Islam is a touchy subject in the world’s largest Muslim-majority country. And as Indonesia goes to the polls next February, observers have cautioned against parties and candidates pandering for votes among ultra-conservative religious groups.

On Monday, Jokowi was quick to deny allegations that his inner circles were protecting the Al Zaytun school.

“No way,” he said, when addressing the controversy.

The allegations were made by Imam Supriyanto, the founder of the Indonesian Boarding School Foundation, who said on a television talk show last week that some retired generals close to Jokowi had connections with Panji Gumilang, the founder of Al Zaytun. 

Imam named Moeldoko, Widodo’s chief of staff, and Abdullah Mahmud Hendropriyono, a former intelligence chief, as among those close to Jokowi who were protecting the school.

“Moeldoko bragged about Al Zaytun’s food self-sufficiency… And I know he gave Panji access to the police at all levels, making him powerful,” Imam had said.

** DIRECTIONS **
(1) Answer these questions using the passage about the Al Zaytun school:
(a) When does Indonesia go to the polls?
(b) Who is named as the founder of Al Zaytun?
(c) On what kind of program did Imam Supriyanto make his allegations?
(2) Reproduce verbatim the portion of the passage about the Al Zaytun school from "Islam is a touchy" up to and including "protecting the school.".
(3) Write the next few paragraphs of the passage about the Al Zaytun school, picking up after its final sentence.

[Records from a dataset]
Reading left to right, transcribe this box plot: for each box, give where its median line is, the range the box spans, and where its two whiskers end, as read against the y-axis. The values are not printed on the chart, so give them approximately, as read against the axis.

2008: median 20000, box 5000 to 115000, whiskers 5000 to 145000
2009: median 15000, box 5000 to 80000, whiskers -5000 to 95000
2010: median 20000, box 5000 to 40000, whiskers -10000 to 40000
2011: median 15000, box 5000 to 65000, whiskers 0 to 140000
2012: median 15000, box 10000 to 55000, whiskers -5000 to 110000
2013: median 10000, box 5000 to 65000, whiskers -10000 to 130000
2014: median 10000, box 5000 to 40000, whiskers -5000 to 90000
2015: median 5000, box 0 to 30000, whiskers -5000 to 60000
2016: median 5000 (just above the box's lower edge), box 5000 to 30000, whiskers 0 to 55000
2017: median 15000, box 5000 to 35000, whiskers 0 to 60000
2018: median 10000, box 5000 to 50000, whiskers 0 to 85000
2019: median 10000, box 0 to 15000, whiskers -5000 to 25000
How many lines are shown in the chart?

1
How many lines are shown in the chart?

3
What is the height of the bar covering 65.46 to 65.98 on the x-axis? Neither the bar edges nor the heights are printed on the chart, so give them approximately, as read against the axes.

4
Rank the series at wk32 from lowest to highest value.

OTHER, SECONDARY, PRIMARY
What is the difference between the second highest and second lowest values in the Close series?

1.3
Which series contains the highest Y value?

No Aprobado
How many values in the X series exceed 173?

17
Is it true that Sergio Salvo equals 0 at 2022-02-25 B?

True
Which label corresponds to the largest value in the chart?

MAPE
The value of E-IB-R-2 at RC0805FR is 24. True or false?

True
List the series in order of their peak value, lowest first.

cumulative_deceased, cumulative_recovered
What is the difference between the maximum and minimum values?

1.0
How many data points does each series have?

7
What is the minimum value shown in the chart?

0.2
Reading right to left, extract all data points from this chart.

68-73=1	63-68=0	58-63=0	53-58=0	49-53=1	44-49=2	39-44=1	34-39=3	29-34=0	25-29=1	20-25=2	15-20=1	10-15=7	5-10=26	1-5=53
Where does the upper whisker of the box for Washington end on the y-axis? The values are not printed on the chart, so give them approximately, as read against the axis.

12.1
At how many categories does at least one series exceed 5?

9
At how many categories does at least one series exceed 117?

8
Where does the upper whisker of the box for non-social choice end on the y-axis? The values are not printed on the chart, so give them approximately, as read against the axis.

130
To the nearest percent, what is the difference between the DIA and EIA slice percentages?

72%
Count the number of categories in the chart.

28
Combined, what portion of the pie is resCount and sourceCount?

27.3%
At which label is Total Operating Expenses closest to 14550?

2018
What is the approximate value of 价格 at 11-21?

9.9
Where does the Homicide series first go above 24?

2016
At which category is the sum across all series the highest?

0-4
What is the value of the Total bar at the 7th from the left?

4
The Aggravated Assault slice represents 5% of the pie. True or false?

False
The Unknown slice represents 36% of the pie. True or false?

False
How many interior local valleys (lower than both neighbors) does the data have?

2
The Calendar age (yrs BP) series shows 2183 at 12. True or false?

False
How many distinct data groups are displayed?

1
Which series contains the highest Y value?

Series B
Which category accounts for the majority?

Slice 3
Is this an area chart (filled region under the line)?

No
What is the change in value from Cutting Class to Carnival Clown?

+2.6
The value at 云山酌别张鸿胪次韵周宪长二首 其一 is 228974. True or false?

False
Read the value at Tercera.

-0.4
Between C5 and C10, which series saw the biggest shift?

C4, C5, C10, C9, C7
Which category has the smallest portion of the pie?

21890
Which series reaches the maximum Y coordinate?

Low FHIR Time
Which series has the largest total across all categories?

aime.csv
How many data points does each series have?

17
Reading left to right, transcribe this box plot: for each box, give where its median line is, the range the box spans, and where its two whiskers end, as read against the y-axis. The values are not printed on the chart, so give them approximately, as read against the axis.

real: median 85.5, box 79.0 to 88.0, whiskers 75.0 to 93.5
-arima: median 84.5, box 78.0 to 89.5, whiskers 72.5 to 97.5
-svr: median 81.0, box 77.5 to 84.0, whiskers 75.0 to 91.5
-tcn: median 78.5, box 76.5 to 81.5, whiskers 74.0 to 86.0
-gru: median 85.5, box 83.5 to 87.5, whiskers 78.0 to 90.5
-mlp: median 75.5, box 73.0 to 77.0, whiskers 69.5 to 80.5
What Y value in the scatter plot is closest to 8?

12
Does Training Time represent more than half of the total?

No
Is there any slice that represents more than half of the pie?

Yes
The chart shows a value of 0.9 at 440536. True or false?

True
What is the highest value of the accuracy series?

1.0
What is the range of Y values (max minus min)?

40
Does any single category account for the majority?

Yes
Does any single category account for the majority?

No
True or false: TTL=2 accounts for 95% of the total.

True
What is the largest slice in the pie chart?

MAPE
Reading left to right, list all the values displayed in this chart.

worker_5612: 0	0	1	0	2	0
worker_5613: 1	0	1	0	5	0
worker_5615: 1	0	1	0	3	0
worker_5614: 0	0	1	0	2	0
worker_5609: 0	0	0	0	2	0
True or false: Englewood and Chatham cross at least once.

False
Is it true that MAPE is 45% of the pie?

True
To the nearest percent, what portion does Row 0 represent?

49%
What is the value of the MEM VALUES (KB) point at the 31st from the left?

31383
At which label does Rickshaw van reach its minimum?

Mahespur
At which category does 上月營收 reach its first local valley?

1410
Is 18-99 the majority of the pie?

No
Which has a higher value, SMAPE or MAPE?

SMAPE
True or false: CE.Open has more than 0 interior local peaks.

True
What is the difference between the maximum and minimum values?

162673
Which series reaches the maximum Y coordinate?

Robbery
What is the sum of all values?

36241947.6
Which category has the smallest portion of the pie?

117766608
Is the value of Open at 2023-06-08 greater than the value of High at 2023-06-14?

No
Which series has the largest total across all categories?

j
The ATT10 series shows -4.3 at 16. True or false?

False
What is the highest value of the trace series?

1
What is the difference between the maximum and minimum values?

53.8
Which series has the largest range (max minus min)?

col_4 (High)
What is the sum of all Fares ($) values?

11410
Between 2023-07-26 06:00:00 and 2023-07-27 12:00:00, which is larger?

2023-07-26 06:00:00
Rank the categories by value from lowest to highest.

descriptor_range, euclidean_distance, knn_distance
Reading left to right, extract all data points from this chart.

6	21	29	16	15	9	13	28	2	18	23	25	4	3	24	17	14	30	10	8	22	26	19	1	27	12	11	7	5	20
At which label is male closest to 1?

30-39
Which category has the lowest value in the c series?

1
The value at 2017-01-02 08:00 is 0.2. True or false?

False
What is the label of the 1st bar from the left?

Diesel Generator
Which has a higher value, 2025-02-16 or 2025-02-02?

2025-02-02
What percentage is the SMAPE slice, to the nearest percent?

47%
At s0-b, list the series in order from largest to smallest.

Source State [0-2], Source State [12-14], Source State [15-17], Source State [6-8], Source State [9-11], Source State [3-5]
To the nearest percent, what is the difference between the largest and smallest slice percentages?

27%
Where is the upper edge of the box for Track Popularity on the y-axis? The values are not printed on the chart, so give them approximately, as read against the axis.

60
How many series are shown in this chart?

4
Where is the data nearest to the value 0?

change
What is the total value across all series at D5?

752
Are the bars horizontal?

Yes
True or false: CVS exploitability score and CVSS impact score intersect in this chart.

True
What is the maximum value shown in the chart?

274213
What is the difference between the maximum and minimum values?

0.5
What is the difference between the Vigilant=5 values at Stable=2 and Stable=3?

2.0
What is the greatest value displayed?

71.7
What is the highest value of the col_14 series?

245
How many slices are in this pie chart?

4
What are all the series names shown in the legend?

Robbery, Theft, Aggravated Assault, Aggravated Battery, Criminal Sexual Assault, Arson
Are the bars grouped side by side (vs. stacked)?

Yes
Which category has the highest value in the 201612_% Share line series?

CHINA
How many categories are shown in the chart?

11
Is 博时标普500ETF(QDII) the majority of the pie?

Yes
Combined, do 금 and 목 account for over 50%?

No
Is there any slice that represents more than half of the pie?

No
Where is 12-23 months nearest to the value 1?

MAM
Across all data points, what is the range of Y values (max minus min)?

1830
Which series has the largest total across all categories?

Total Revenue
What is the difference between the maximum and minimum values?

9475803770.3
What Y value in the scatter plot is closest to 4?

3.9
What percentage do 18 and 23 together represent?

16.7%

** EXPECTED RESULTS **
(1)
(a) Next February.
(b) Panji Gumilang.
(c) A television talk show.

(2)
Islam is a touchy subject in the world’s largest Muslim-majority country. And as Indonesia goes to the polls next February, observers have cautioned against parties and candidates pandering for votes among ultra-conservative religious groups.

On Monday, Jokowi was quick to deny allegations that his inner circles were protecting the Al Zaytun school.

“No way,” he said, when addressing the controversy.

The allegations were made by Imam Supriyanto, the founder of the Indonesian Boarding School Foundation, who said on a television talk show last week that some retired generals close to Jokowi had connections with Panji Gumilang, the founder of Al Zaytun. 

Imam named Moeldoko, Widodo’s chief of staff, and Abdullah Mahmud Hendropriyono, a former intelligence chief, as among those close to Jokowi who were protecting the school.

(3)
Moeldoko admitted he had a friendship with the school’s founder, but denied any wrongdoing. He said he had visited Al Zaytun twice to deliver lectures as part of his political communication duties.

“Is there a problem? We need to communicate well. That’s the KSP’s (Chief of Presidential Staff) job, to talk to anyone,” the presidential chief of staff told reporters on Monday.

Indonesian Presidential Chief of Staff Moeldoko gestures during an interview with Reuters at his office in Jakarta, May 28, 2019. [Willy Kurniawan/Reuters]

Al Zaytun, whose campus sprawls over 1,200 hectares (3,000 acres), was inaugurated by President B.J. Habibie in 1999. Over the years, high-ranking officials and politicians have visited the school.

Al Zaytun has faced scrutiny from religious authorities and former members of NII, a group that analysts have said has spawned militant offshoots such as Jemaah Islamiyah, which was behind a series of deadly bombings in Indonesia in the 2000s.

The Indonesian Ulema Council (MUI), the country’s top Muslim clerical body, said in a 2002 study that it found strong signs of Al Zaytun’s relation and affiliation with the NII through the school’s founder, Panji. 

MUI also said it found signs of deviation from Islamic doctrines at the school.

“Panji Gumilang should face legal action for his alleged crime,” Ichsan Abdullah, MUI’s law and human rights deputy secretary-general, said Monday.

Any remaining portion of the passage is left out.